Ему очень хотелось доказать это.
Славянин открыл глаза. Он все так же лежал у давно потухшего костра во дворе старой крепости Тамплиеров среди почерневших трупов крестоносцев.
Полуденное солнышко скрылось за набежавшее облако.
Русич поднялся и обвёл взглядом двор, засланный гниющими трупами. Смрад и запах разложения саданули по мозгам не хуже клевца.
Было холодно. Озноб обрушил на славянина свои чары. Застучали зубы, выбивая неведомый ритм.
Добрыня встал на ноги и двинул в сторону зияющих чёрной брешью ворот цитадели.
Но сделав пару шагов буквально задохнулся от не хватки воздуха. Пошарив у своей лежанки он нащупал длинный бердыш с широким лезвием. Русич оперся на оружие. Дыхание восстановилось. Добрыня шёл по скрюченным, закостеневшим телам бывших саратников, когда увидел мелькнувшую тень. И услышал причитания и стенания.
Призрак молодого рыцаря плакался на свою судьбу плача над поверженных телом. Потом проявился ещё один призрак. Потом ещё. И вскоре перед Добрыней предстало не упокоенное воинство крестоносцев. А между ними мелькнуло что-то совсем чёрное и мерзкое.

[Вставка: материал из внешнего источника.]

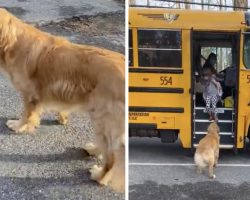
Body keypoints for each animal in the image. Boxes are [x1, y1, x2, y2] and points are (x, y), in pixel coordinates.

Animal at [0, 9, 124, 192]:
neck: (12, 41)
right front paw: (62, 118)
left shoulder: (30, 93)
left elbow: (27, 114)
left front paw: (18, 126)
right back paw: (93, 149)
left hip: (104, 118)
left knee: (112, 158)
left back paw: (99, 176)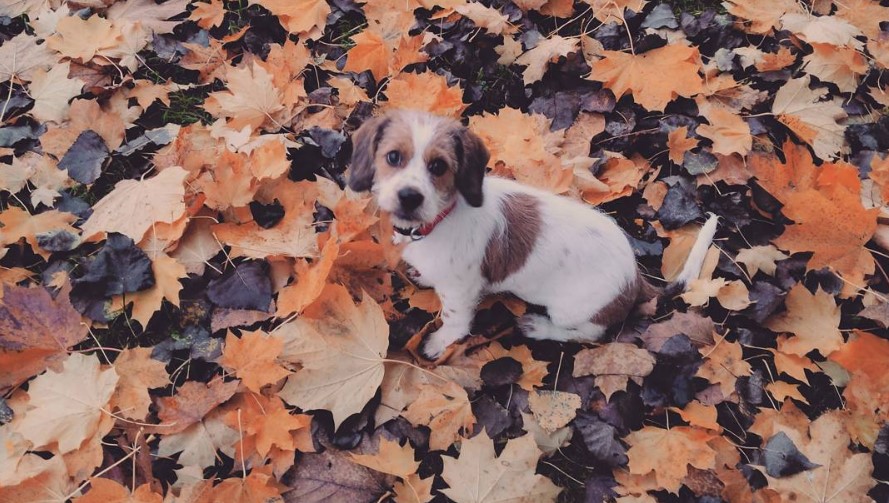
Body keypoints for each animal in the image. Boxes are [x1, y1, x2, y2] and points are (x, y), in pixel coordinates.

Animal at [346, 110, 716, 362]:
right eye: (393, 157)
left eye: (438, 166)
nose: (409, 197)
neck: (440, 219)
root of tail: (635, 277)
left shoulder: (460, 291)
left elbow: (455, 323)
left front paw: (439, 343)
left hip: (571, 310)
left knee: (589, 334)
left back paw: (540, 328)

Странный хохот огласил округу. А потом истерический смех сошёл на шёпот:
– Если ты думаешь, что спасся, ты ошибаешься. Самое интересное только начинается.

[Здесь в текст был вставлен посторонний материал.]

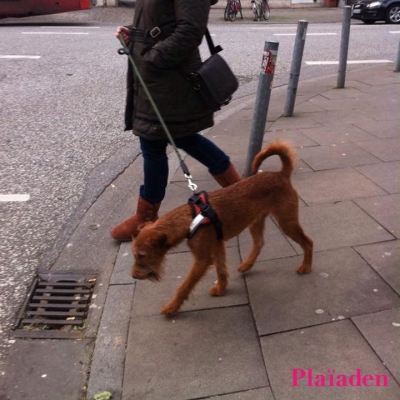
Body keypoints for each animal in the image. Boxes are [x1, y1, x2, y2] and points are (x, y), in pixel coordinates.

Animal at [131, 141, 312, 316]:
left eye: (141, 255)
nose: (134, 276)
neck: (189, 218)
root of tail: (281, 174)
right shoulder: (217, 246)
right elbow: (221, 269)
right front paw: (221, 289)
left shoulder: (202, 260)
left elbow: (185, 285)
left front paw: (171, 307)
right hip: (256, 221)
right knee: (259, 243)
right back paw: (246, 265)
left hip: (287, 222)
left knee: (308, 242)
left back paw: (306, 266)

Мрачная тень ещё раз мелькнула в толпе призраков и замолкла.
Порывистый ветер унёс облако дальше странствовать по небесным тропам, а
Солнечный свет залил крепостной двор, растворяя видения призраков.
Добрыня толкнул двери и вошёл во внутрь замка.
Промозглый ветер остался с наружи и Озноб отпустил. Постепенно вернулась способность мыслить. И голод. Ужасный опустошающий голод. Русич снял со стены пропитанный маслом факел и сткукнул кремнием по огниву. Искры посыпались дождем, а промасленная тряпка вспыхнула ровным пламенем.
– Кто там? Призраки не зажигают факелов. – Голос был до боли знакомым.
– Вовжик… это я Добрыня. Я живой. Наверное. Хотя и не уверен.
Шаги ускорились, а в голосе звучала радость.
– Живой курва. А думал я один тут остался.
Поляк подошёл к русичу и потряс его за плечи.
– Живой…
– Пожрать бы чего. А то брюхо, аж к спине прилипло.